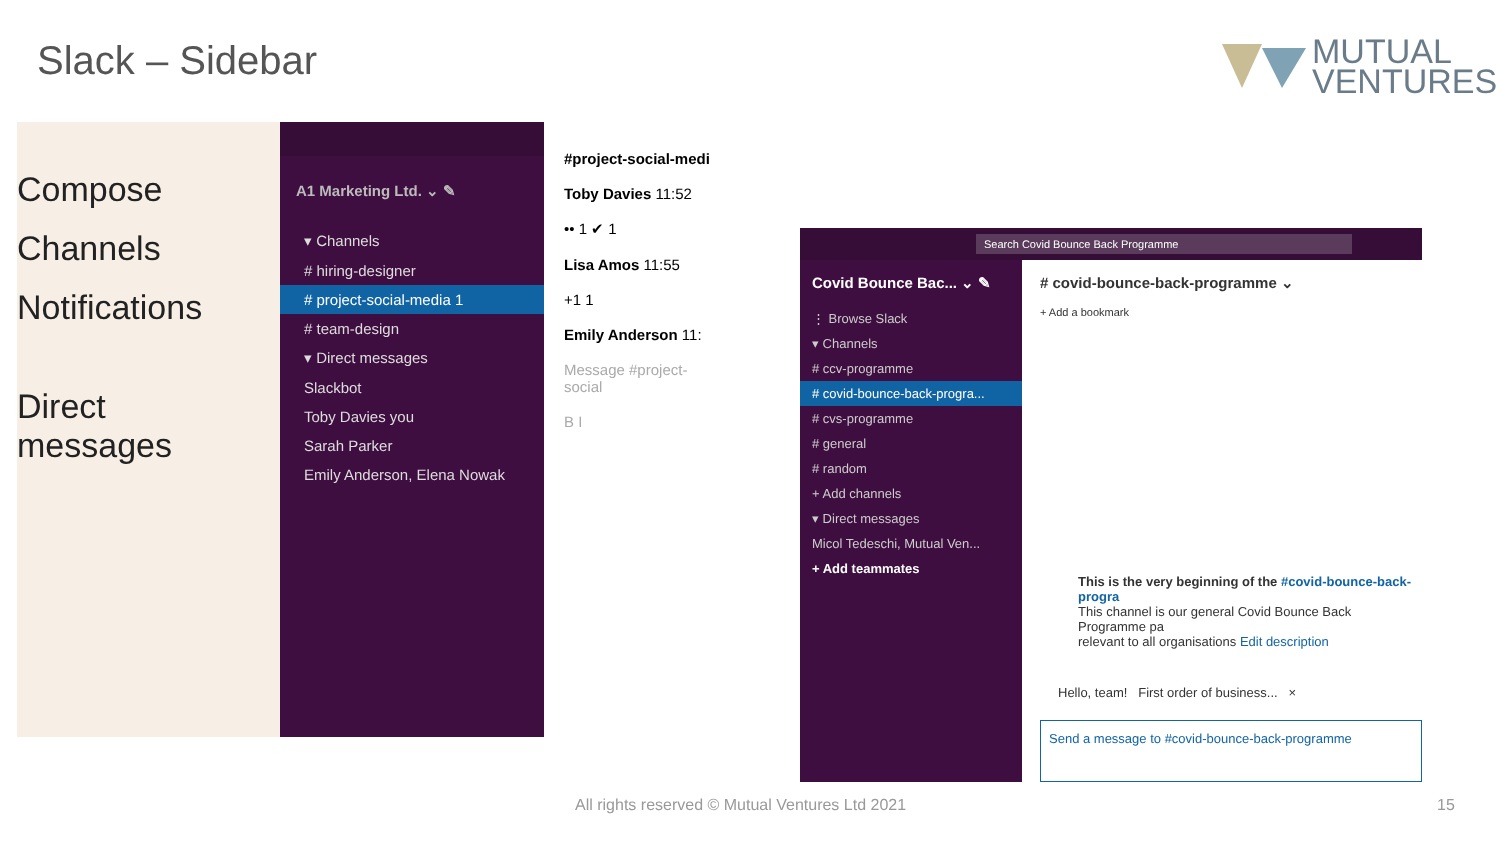Slack – Sidebar
MUTUAL
VENTURES
Compose
Channels
Notifications
Direct
messages
A1 Marketing Ltd. ⌄ ✎
▾ Channels
# hiring-designer
# project-social-media 1
# team-design
▾ Direct messages
Slackbot
Toby Davies you
Sarah Parker
Emily Anderson, Elena Nowak
#project-social-medi
Toby Davies 11:52
•• 1 ✔ 1
Lisa Amos 11:55
+1 1
Emily Anderson 11:
Message #project-social
B I
Search Covid Bounce Back Programme
Covid Bounce Bac... ⌄ ✎
⋮ Browse Slack
▾ Channels
# ccv-programme
# covid-bounce-back-progra...
# cvs-programme
# general
# random
+ Add channels
▾ Direct messages
Micol Tedeschi, Mutual Ven...
+ Add teammates
# covid-bounce-back-programme ⌄
+ Add a bookmark
This is the very beginning of the #covid-bounce-back-progra
This channel is our general Covid Bounce Back Programme pa
relevant to all organisations Edit description
Hello, team! First order of business... ×
Send a message to #covid-bounce-back-programme
All rights reserved © Mutual Ventures Ltd 2021
15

__________________________________________________

Directions - Could you copy each line from the listing that has the word "general" in it?

Written answer -
# general
This channel is our general Covid Bounce Back Programme pa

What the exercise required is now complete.